As for any others - we might be talking about rather small populations that just were pretty aggressive and going after fat, easy pickings at a time of crisis. The earlier equivalent of the Cimbri, say - who here remebers much about the Cimbri :)? The Phillistines, whoever they were, occupied the equivalent of modern day Gaza - that ain’t much. The invaders in Egypt were eventually defeated and enrolled as mercenaries to bolster the not-so-terribly-great Egyptian army. The invaders in Anatolia established no solid state structure to replace the Hittites - they just seemed to have succeeded in fracturing the region into assortedstatelets.

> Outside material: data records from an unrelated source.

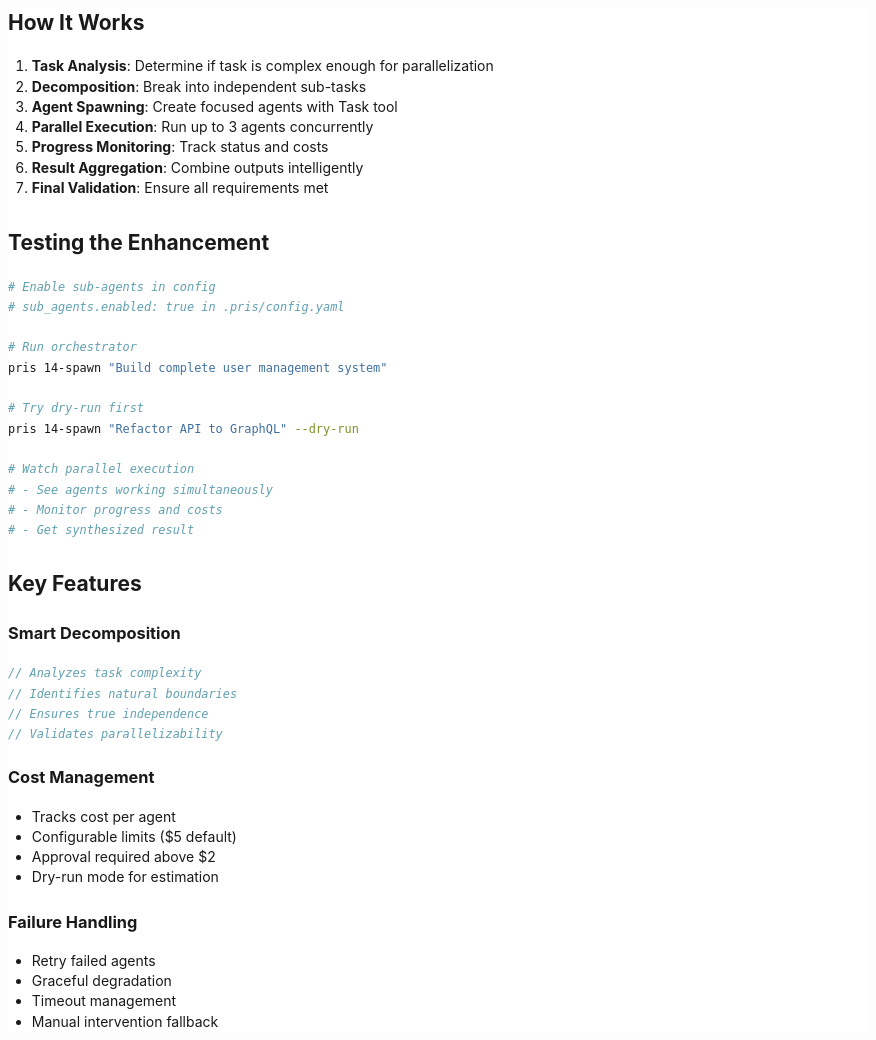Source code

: ## How It Works

1. **Task Analysis**: Determine if task is complex enough for parallelization
2. **Decomposition**: Break into independent sub-tasks
3. **Agent Spawning**: Create focused agents with Task tool
4. **Parallel Execution**: Run up to 3 agents concurrently
5. **Progress Monitoring**: Track status and costs
6. **Result Aggregation**: Combine outputs intelligently
7. **Final Validation**: Ensure all requirements met

## Testing the Enhancement

```bash
# Enable sub-agents in config
# sub_agents.enabled: true in .pris/config.yaml

# Run orchestrator
pris 14-spawn "Build complete user management system"

# Try dry-run first
pris 14-spawn "Refactor API to GraphQL" --dry-run

# Watch parallel execution
# - See agents working simultaneously
# - Monitor progress and costs
# - Get synthesized result
```

## Key Features

### Smart Decomposition
```javascript
// Analyzes task complexity
// Identifies natural boundaries
// Ensures true independence
// Validates parallelizability
```

### Cost Management
- Tracks cost per agent
- Configurable limits ($5 default)
- Approval required above $2
- Dry-run mode for estimation

### Failure Handling
- Retry failed agents
- Graceful degradation
- Timeout management
- Manual intervention fallback
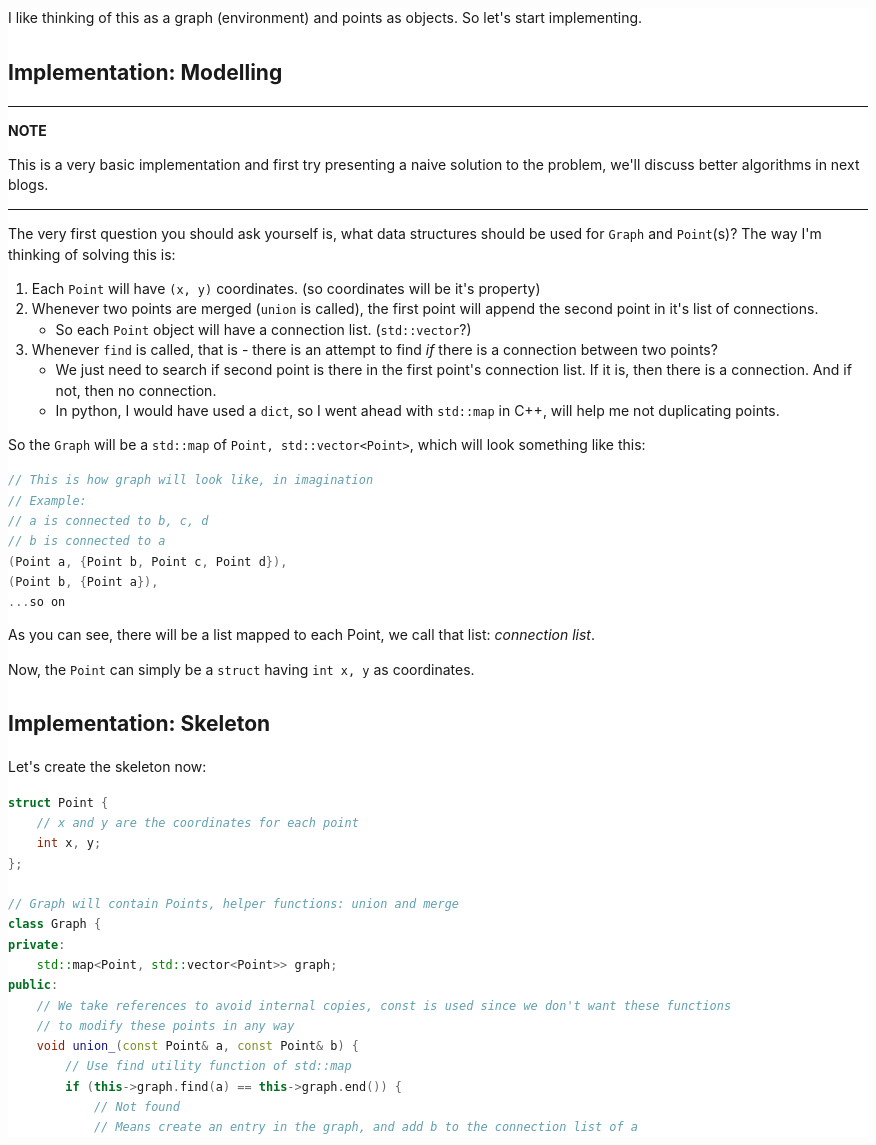 I like thinking of this as a graph (environment) and points as objects. So let's start implementing.

## Implementation: Modelling

---
**NOTE**

This is a very basic implementation and first try presenting a naive solution to the problem, we'll discuss better algorithms in next blogs.

---

The very first question you should ask yourself is, what data structures should be used for `Graph` and `Point`(s)? The way I'm thinking of solving this is:

1. Each `Point` will have `(x, y)` coordinates. (so coordinates will be it's property)
2. Whenever two points are merged (`union` is called), the first point will append the second point in it's list of connections.
    * So each `Point` object will have a connection list. (`std::vector`?)
3. Whenever `find` is called, that is - there is an attempt to find _if_ there is a connection between two points?
    * We just need to search if second point is there in the first point's connection list. If it is, then there is a connection. And if not, then no connection.
    * In python, I would have used a `dict`, so I went ahead with `std::map` in C++, will help me not duplicating points.

So the `Graph` will be a `std::map` of `Point, std::vector<Point>`, which will look something like this:

```cpp
// This is how graph will look like, in imagination
// Example:
// a is connected to b, c, d
// b is connected to a
(Point a, {Point b, Point c, Point d}),
(Point b, {Point a}),
...so on
```

As you can see, there will be a list mapped to each Point, we call that list: _connection list_.

Now, the `Point` can simply be a `struct` having `int x, y` as coordinates.

## Implementation: Skeleton

Let's create the skeleton now:

```cpp
struct Point {
    // x and y are the coordinates for each point
    int x, y;
};

// Graph will contain Points, helper functions: union and merge
class Graph {
private:
    std::map<Point, std::vector<Point>> graph;
public:
    // We take references to avoid internal copies, const is used since we don't want these functions
    // to modify these points in any way
    void union_(const Point& a, const Point& b) {
        // Use find utility function of std::map
        if (this->graph.find(a) == this->graph.end()) {
            // Not found
            // Means create an entry in the graph, and add b to the connection list of a
```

Their raids were destructive and roiled the ancient world ( or were a symptom of roiled times ). But they need have represented any unified structure or super-powerful alliance.

  • Tamerlane

A distinct possibility is that this roving culture absorbed others as it moved… but the Sea People referenced in the Egyptian histories I’ve read seem to be rather regimented and organized as a cohesive group - their own naval tactics, for instance, which suggests something other than a loose collection of fleeing peoples. I could be wrong, of course, but navies don’t form from nothingness.

The Trojan War bit is interesting, though. The Greeks conquering so much and attacking the region of Troy would displace a lot of people, and the timing is right. However, this still raises the question (in my mind) of where the navy (one that beat Egypt’s, and would seemingly be a rival to the Myc. Greeks) came from.

Ah, alright, thanks for the perspective, Tamerlane. Interesting piece of history for the region.

Less I was unclear above - Achaeans, for all intensive purposes = Mycenaeans. The didn’t have to rival the Mycenaean Greeks, if they were the Mycenaean Greeks :D.

  • Tamerlane

Actually, the Sea People resulted from an unlikely fusion of human genetic material with brine shrimp. You can get the details from a classic episode of South Park.

The Danites, the seafaring tribe of Israel, who were the Tuatha de Danaan of Ireland and the Danai of Greece.

:smiley: tho I’m not totally kidding. I do wonder about Lost Tribe lore.